*** Opening LISTED ENTRIES ***
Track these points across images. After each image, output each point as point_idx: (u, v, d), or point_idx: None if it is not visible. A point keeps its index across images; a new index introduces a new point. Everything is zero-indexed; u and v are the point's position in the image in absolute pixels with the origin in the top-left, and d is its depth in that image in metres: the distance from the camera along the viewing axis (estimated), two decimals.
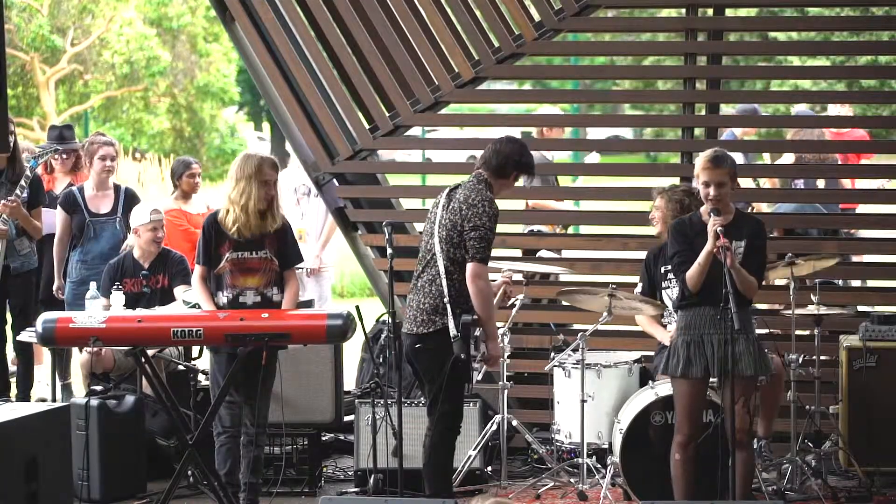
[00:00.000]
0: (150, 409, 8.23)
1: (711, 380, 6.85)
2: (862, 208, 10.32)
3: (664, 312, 7.77)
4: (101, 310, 7.81)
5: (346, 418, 8.59)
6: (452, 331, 6.67)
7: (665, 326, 7.76)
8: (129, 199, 9.26)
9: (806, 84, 20.99)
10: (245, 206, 7.16)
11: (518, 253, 9.41)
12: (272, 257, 7.25)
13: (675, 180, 9.07)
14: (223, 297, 7.24)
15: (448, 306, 6.70)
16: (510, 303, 7.83)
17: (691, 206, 7.55)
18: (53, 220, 9.31)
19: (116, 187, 9.37)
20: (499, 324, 7.80)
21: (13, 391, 9.29)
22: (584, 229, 11.00)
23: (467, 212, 6.76)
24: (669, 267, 7.38)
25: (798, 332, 7.84)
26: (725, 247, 6.51)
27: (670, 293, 7.68)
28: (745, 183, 10.32)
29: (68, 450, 6.77)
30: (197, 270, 7.33)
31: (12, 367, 9.53)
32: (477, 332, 6.76)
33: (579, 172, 13.77)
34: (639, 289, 7.84)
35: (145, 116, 27.31)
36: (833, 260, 8.26)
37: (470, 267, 6.71)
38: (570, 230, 11.19)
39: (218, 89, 27.82)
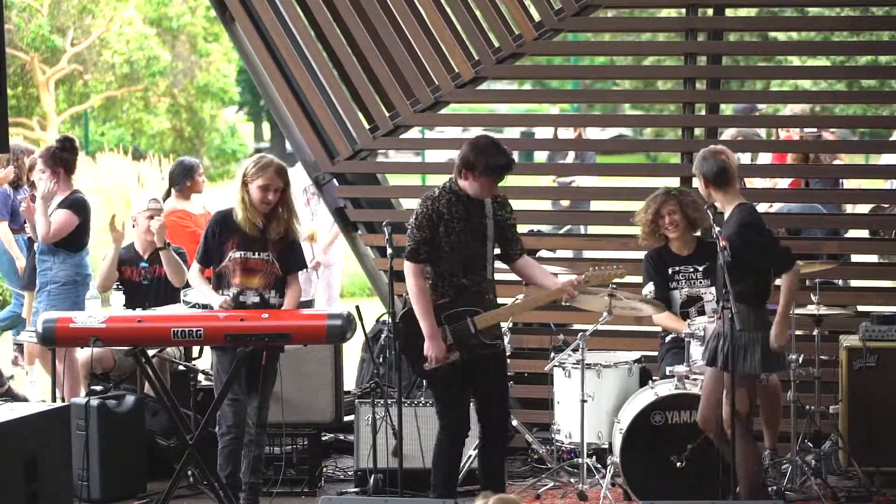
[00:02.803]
0: (150, 409, 8.23)
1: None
2: (861, 208, 10.33)
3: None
4: (100, 310, 7.80)
5: (346, 418, 8.60)
6: None
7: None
8: (63, 201, 8.92)
9: (806, 84, 20.97)
10: (243, 210, 7.20)
11: None
12: (274, 260, 7.26)
13: (676, 180, 9.07)
14: (226, 296, 7.25)
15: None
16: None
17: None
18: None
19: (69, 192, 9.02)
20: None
21: None
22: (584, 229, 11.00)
23: None
24: (678, 268, 7.87)
25: (798, 332, 7.84)
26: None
27: (679, 294, 7.85)
28: (752, 183, 10.33)
29: (68, 450, 6.77)
30: (194, 267, 7.35)
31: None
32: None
33: (579, 172, 13.78)
34: (651, 287, 7.80)
35: (145, 116, 27.28)
36: (830, 265, 8.31)
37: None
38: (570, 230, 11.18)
39: (218, 89, 27.78)
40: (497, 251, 7.09)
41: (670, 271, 7.88)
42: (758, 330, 6.84)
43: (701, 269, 7.81)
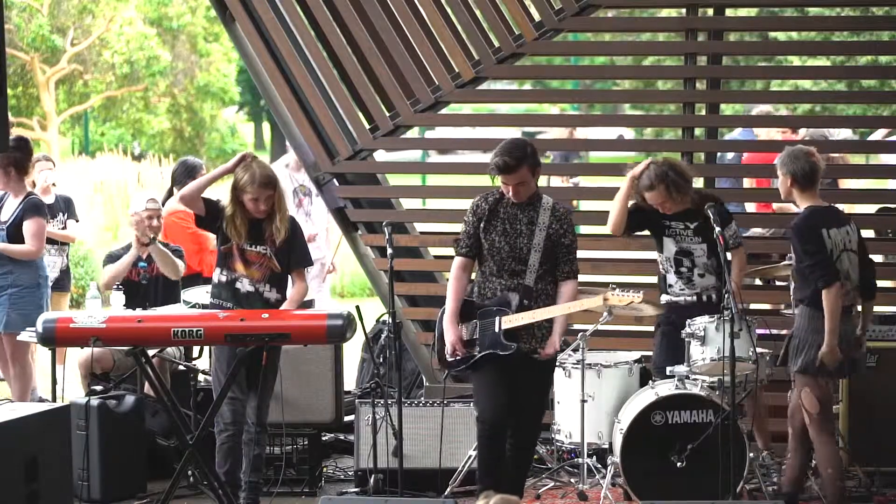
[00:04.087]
0: (150, 409, 8.23)
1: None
2: (861, 208, 10.32)
3: (667, 272, 7.75)
4: (101, 309, 7.80)
5: (346, 418, 8.60)
6: None
7: (667, 288, 7.75)
8: (25, 209, 8.89)
9: (806, 84, 20.99)
10: (231, 213, 7.29)
11: None
12: (271, 255, 7.28)
13: None
14: (222, 276, 7.32)
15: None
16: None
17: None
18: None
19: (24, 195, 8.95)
20: None
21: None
22: (584, 229, 11.00)
23: None
24: (668, 223, 7.68)
25: None
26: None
27: (673, 242, 7.69)
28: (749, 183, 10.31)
29: (68, 450, 6.77)
30: None
31: None
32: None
33: (579, 172, 13.84)
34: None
35: (145, 116, 27.30)
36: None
37: None
38: None
39: (218, 89, 27.81)
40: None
41: (670, 222, 7.74)
42: (819, 333, 6.88)
43: (692, 226, 7.67)
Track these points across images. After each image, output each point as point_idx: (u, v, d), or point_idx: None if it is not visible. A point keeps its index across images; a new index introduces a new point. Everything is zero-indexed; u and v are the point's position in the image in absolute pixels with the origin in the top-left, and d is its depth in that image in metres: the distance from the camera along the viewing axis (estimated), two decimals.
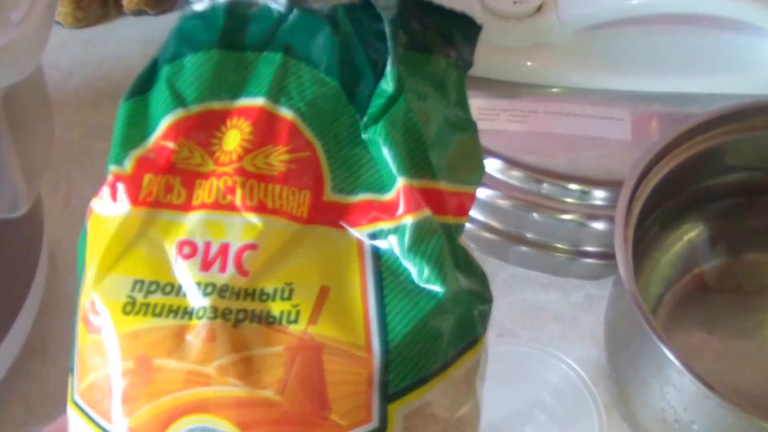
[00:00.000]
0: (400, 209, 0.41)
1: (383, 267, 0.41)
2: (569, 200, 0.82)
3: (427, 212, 0.41)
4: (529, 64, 0.92)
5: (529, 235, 0.85)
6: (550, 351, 0.67)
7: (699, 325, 0.81)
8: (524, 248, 0.85)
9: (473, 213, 0.85)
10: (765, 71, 0.88)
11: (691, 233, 0.83)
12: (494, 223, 0.86)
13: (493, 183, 0.84)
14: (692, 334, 0.80)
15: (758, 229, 0.84)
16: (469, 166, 0.45)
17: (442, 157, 0.43)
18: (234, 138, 0.42)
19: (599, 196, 0.81)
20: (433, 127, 0.43)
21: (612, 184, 0.78)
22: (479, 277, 0.44)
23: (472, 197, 0.45)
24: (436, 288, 0.41)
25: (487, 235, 0.86)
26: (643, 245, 0.77)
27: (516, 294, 0.84)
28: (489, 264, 0.84)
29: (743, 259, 0.84)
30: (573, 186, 0.82)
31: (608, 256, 0.76)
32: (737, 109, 0.78)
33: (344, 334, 0.40)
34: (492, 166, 0.84)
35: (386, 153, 0.42)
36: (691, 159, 0.76)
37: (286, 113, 0.42)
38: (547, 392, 0.69)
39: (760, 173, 0.81)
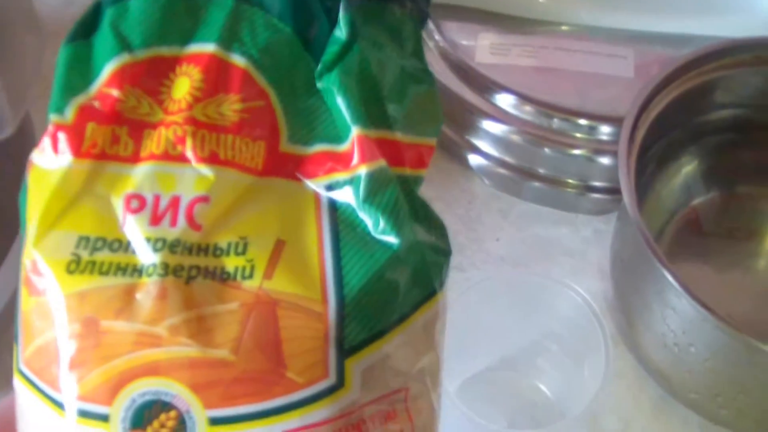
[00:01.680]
0: (355, 159, 0.40)
1: (339, 219, 0.40)
2: (577, 135, 0.84)
3: (382, 162, 0.40)
4: (541, 0, 0.93)
5: (541, 171, 0.87)
6: (562, 281, 0.69)
7: (697, 257, 0.83)
8: (536, 183, 0.87)
9: (488, 149, 0.88)
10: (760, 14, 0.90)
11: (689, 167, 0.85)
12: (508, 159, 0.88)
13: (506, 118, 0.87)
14: (691, 264, 0.82)
15: (751, 163, 0.85)
16: (427, 118, 0.43)
17: (399, 108, 0.42)
18: (183, 86, 0.39)
19: (605, 131, 0.83)
20: (389, 77, 0.42)
21: (617, 120, 0.79)
22: (439, 229, 0.43)
23: (431, 149, 0.43)
24: (392, 239, 0.39)
25: (501, 170, 0.88)
26: (645, 178, 0.79)
27: (528, 229, 0.86)
28: (503, 200, 0.87)
29: (737, 192, 0.87)
30: (581, 121, 0.84)
31: (614, 191, 0.78)
32: (725, 47, 0.80)
33: (300, 289, 0.38)
34: (505, 101, 0.86)
35: (341, 102, 0.40)
36: (685, 94, 0.78)
37: (238, 60, 0.40)
38: (559, 323, 0.71)
39: (750, 110, 0.83)
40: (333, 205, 0.40)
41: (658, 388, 0.75)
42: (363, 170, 0.39)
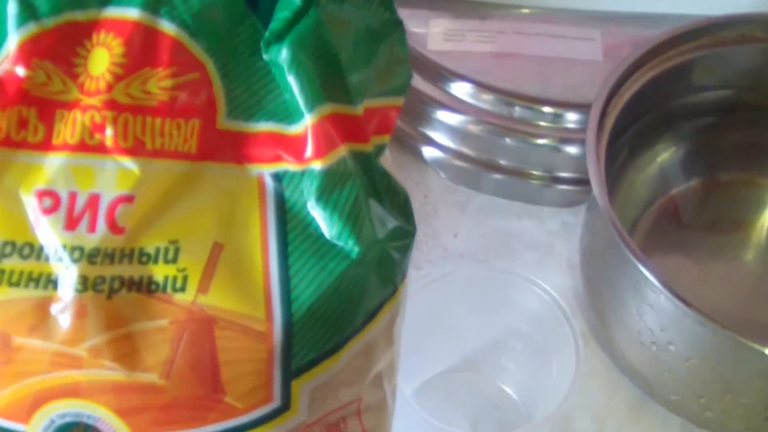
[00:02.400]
0: (309, 151, 0.35)
1: (288, 217, 0.36)
2: (542, 124, 0.80)
3: (340, 153, 0.36)
4: None
5: (502, 162, 0.83)
6: (526, 276, 0.65)
7: (675, 248, 0.78)
8: (498, 176, 0.83)
9: (444, 140, 0.83)
10: None
11: (665, 154, 0.80)
12: (466, 150, 0.83)
13: (463, 108, 0.82)
14: (669, 256, 0.78)
15: (733, 147, 0.81)
16: (393, 74, 0.39)
17: (364, 73, 0.38)
18: (101, 59, 0.35)
19: (572, 118, 0.79)
20: (352, 41, 0.37)
21: (584, 107, 0.74)
22: (402, 203, 0.39)
23: (398, 108, 0.40)
24: (349, 246, 0.36)
25: (458, 163, 0.83)
26: (617, 166, 0.75)
27: (489, 223, 0.81)
28: (461, 193, 0.82)
29: (718, 179, 0.82)
30: (545, 109, 0.80)
31: (583, 181, 0.73)
32: (703, 25, 0.75)
33: (240, 305, 0.35)
34: (461, 90, 0.82)
35: (292, 81, 0.35)
36: (660, 76, 0.74)
37: (167, 27, 0.35)
38: (524, 320, 0.66)
39: (732, 91, 0.79)
40: (281, 199, 0.36)
41: (634, 388, 0.71)
42: (317, 166, 0.35)
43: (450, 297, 0.66)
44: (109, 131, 0.34)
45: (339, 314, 0.36)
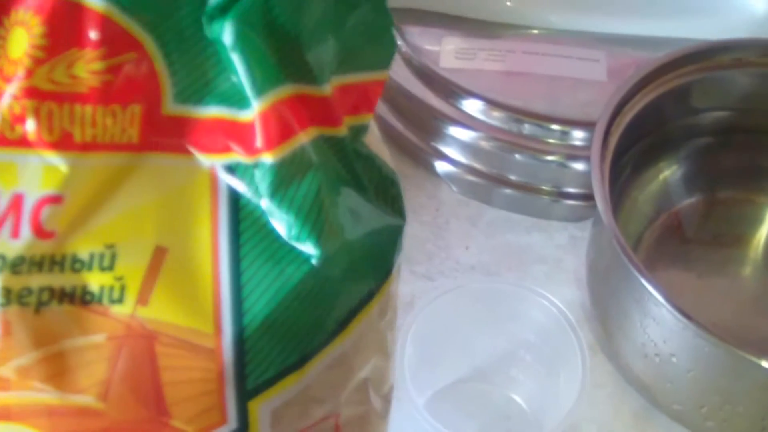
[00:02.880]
0: (258, 142, 0.31)
1: (242, 215, 0.31)
2: (550, 140, 0.82)
3: (298, 141, 0.31)
4: (508, 3, 0.92)
5: (512, 177, 0.85)
6: (535, 289, 0.67)
7: (678, 263, 0.80)
8: (507, 190, 0.85)
9: (455, 155, 0.86)
10: (736, 15, 0.89)
11: (666, 172, 0.83)
12: (477, 165, 0.85)
13: (474, 124, 0.84)
14: (671, 271, 0.80)
15: (732, 168, 0.84)
16: (373, 46, 0.34)
17: (333, 46, 0.33)
18: (20, 41, 0.30)
19: (578, 136, 0.81)
20: (314, 10, 0.32)
21: (590, 125, 0.76)
22: (388, 189, 0.35)
23: (381, 83, 0.35)
24: (309, 248, 0.31)
25: (470, 177, 0.85)
26: (621, 183, 0.77)
27: (500, 237, 0.83)
28: (472, 207, 0.84)
29: (718, 197, 0.84)
30: (553, 126, 0.82)
31: (589, 197, 0.74)
32: (701, 49, 0.78)
33: (185, 318, 0.30)
34: (473, 106, 0.84)
35: (237, 61, 0.30)
36: (661, 97, 0.76)
37: (94, 2, 0.30)
38: (533, 332, 0.68)
39: (730, 113, 0.81)
40: (235, 195, 0.31)
41: (640, 398, 0.72)
42: (269, 158, 0.31)
43: (461, 308, 0.68)
44: (30, 123, 0.30)
45: (301, 325, 0.32)
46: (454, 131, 0.85)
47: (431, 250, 0.80)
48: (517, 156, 0.84)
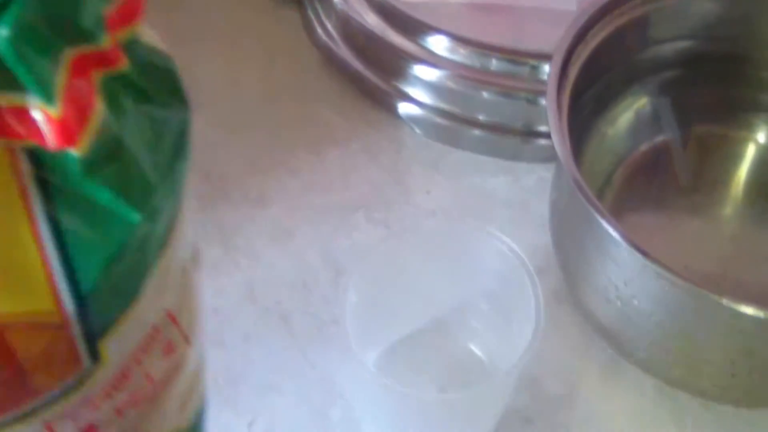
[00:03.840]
0: (57, 134, 0.30)
1: (55, 192, 0.30)
2: (518, 76, 0.77)
3: (96, 117, 0.30)
4: None
5: (479, 117, 0.80)
6: (493, 233, 0.63)
7: (650, 204, 0.75)
8: (475, 131, 0.81)
9: (419, 96, 0.81)
10: None
11: (636, 106, 0.77)
12: (442, 106, 0.81)
13: (439, 62, 0.80)
14: (643, 212, 0.75)
15: (705, 101, 0.78)
16: None
17: None
18: None
19: (547, 70, 0.73)
20: None
21: None
22: (168, 81, 0.34)
23: None
24: (127, 213, 0.32)
25: (435, 118, 0.81)
26: (585, 118, 0.72)
27: (463, 180, 0.79)
28: (435, 149, 0.79)
29: (691, 133, 0.79)
30: (522, 61, 0.77)
31: None
32: None
33: (25, 304, 0.30)
34: (437, 44, 0.79)
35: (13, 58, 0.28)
36: (621, 28, 0.71)
37: None
38: (491, 279, 0.64)
39: (696, 42, 0.76)
40: (42, 174, 0.30)
41: (608, 349, 0.68)
42: (72, 149, 0.29)
43: (415, 254, 0.64)
44: None
45: (130, 275, 0.33)
46: (418, 70, 0.80)
47: (390, 195, 0.75)
48: (484, 94, 0.79)
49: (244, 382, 0.65)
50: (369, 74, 0.82)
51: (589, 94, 0.71)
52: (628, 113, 0.75)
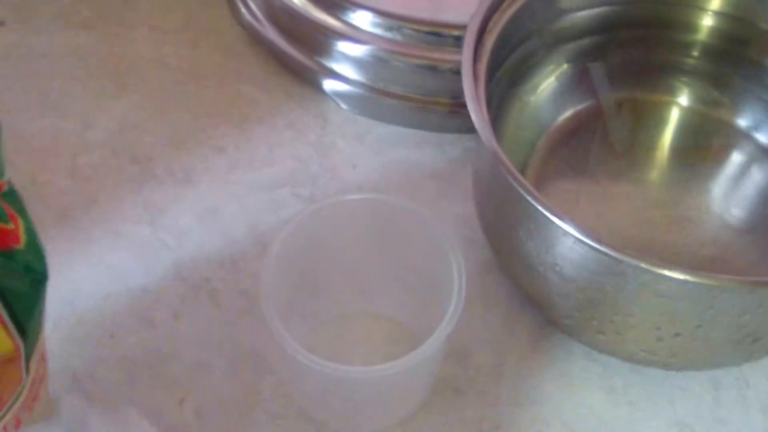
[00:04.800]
0: None
1: None
2: (443, 48, 0.75)
3: None
4: None
5: (406, 90, 0.79)
6: (416, 206, 0.62)
7: (575, 170, 0.74)
8: (401, 104, 0.79)
9: (344, 71, 0.80)
10: None
11: (557, 73, 0.76)
12: (367, 80, 0.80)
13: (363, 37, 0.78)
14: (568, 179, 0.74)
15: (625, 67, 0.77)
16: None
17: None
18: None
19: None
20: None
21: None
22: None
23: None
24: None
25: (360, 92, 0.80)
26: (505, 87, 0.72)
27: (389, 153, 0.78)
28: (360, 123, 0.78)
29: (617, 99, 0.78)
30: (446, 32, 0.76)
31: None
32: None
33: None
34: (361, 18, 0.78)
35: None
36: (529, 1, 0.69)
37: None
38: (416, 251, 0.63)
39: (611, 8, 0.75)
40: None
41: (538, 317, 0.68)
42: None
43: (339, 229, 0.63)
44: None
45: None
46: (342, 46, 0.79)
47: (316, 171, 0.74)
48: (409, 67, 0.78)
49: (174, 360, 0.64)
50: (294, 52, 0.81)
51: (509, 63, 0.70)
52: (549, 81, 0.74)
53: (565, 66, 0.75)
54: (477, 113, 0.59)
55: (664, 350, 0.60)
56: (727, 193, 0.73)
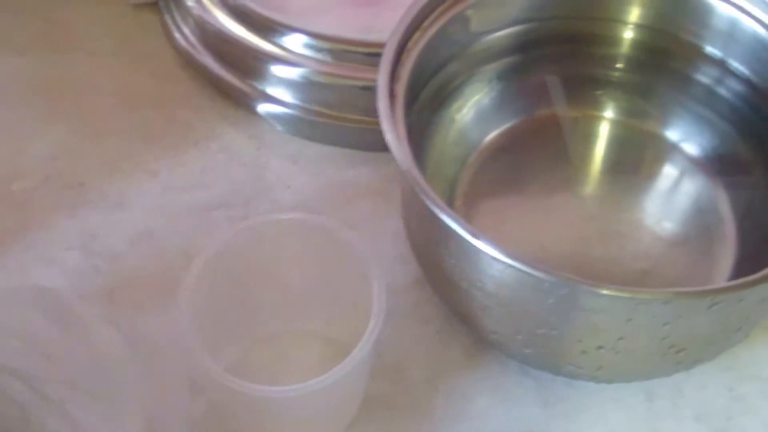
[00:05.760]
0: None
1: None
2: (375, 68, 0.72)
3: None
4: None
5: (340, 111, 0.79)
6: (340, 224, 0.62)
7: (505, 187, 0.74)
8: (335, 124, 0.79)
9: (278, 93, 0.80)
10: None
11: (484, 92, 0.76)
12: (303, 102, 0.80)
13: (295, 60, 0.79)
14: (501, 195, 0.73)
15: (541, 83, 0.76)
16: None
17: None
18: None
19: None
20: None
21: None
22: None
23: None
24: None
25: (297, 115, 0.79)
26: (435, 107, 0.72)
27: (324, 173, 0.77)
28: (294, 144, 0.78)
29: (544, 115, 0.77)
30: (377, 52, 0.72)
31: None
32: None
33: None
34: (293, 42, 0.79)
35: None
36: (445, 25, 0.69)
37: None
38: (344, 270, 0.63)
39: (531, 25, 0.75)
40: None
41: (471, 333, 0.67)
42: None
43: (269, 248, 0.63)
44: None
45: None
46: (276, 69, 0.79)
47: (250, 192, 0.74)
48: (342, 88, 0.78)
49: (106, 384, 0.62)
50: (228, 75, 0.80)
51: (434, 83, 0.70)
52: (477, 99, 0.74)
53: (494, 84, 0.74)
54: (391, 132, 0.58)
55: (590, 363, 0.59)
56: (659, 205, 0.72)
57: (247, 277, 0.62)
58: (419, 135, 0.65)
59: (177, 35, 0.82)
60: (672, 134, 0.74)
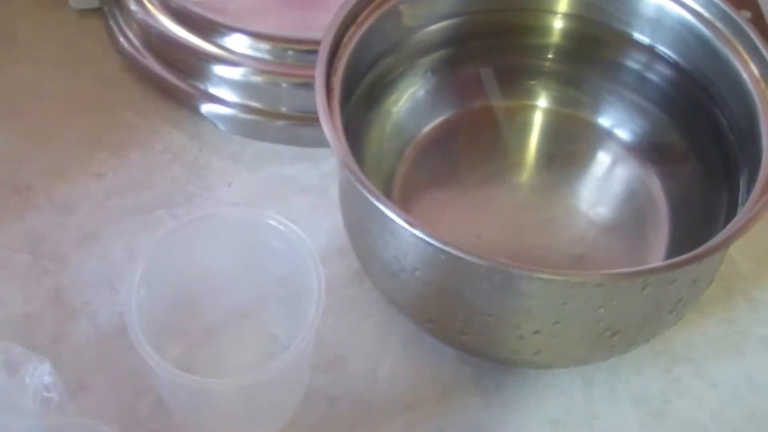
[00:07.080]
0: None
1: None
2: (312, 65, 0.70)
3: None
4: None
5: (282, 109, 0.77)
6: (280, 219, 0.60)
7: (442, 178, 0.72)
8: (278, 122, 0.77)
9: (221, 93, 0.77)
10: None
11: (419, 84, 0.74)
12: (245, 101, 0.77)
13: (237, 59, 0.77)
14: (438, 185, 0.71)
15: (475, 75, 0.75)
16: None
17: None
18: None
19: None
20: None
21: None
22: None
23: None
24: None
25: (239, 115, 0.77)
26: (371, 100, 0.69)
27: (263, 170, 0.75)
28: (235, 143, 0.76)
29: (478, 107, 0.75)
30: (313, 49, 0.70)
31: None
32: None
33: None
34: (234, 42, 0.76)
35: None
36: (378, 19, 0.67)
37: None
38: (282, 264, 0.60)
39: (460, 20, 0.73)
40: None
41: (409, 324, 0.65)
42: None
43: (209, 244, 0.61)
44: None
45: None
46: (218, 70, 0.76)
47: (192, 191, 0.71)
48: (284, 86, 0.76)
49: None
50: (170, 77, 0.78)
51: (371, 77, 0.68)
52: (413, 91, 0.72)
53: (429, 77, 0.72)
54: (328, 124, 0.56)
55: (527, 348, 0.58)
56: (593, 192, 0.70)
57: (188, 272, 0.60)
58: (357, 129, 0.63)
59: (121, 39, 0.80)
60: (605, 121, 0.72)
*** Closing LISTED ENTRIES ***
**WORK ORDER:** Go back to the lines above and output, exactly as they stand, the ones from the line containing "28: (749, 183, 10.31)" to the line containing "11: (691, 233, 0.83)". Leave all pictures behind.

**EXERCISE RESPONSE:**
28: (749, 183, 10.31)
29: (68, 450, 6.77)
30: None
31: None
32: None
33: (579, 172, 13.84)
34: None
35: (145, 116, 27.30)
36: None
37: None
38: None
39: (218, 89, 27.81)
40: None
41: (670, 222, 7.74)
42: (819, 333, 6.88)
43: (692, 226, 7.67)
Track these points across images. After each image, output each point as point_idx: (u, v, d), or point_idx: None if it is not visible. A point keeps its index across images; a new index introduces a new point. Everything is zero-indexed; u and v are the point's position in the image in absolute pixels with the origin in the top-left, and d is its depth in that image in metres: the distance from the camera along the viewing axis (estimated), two decimals.
[00:00.000]
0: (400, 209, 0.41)
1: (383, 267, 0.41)
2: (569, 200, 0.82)
3: (427, 212, 0.41)
4: (529, 64, 0.92)
5: (529, 235, 0.85)
6: (550, 351, 0.67)
7: (699, 325, 0.81)
8: (524, 248, 0.85)
9: (473, 213, 0.85)
10: (765, 71, 0.88)
11: (691, 233, 0.83)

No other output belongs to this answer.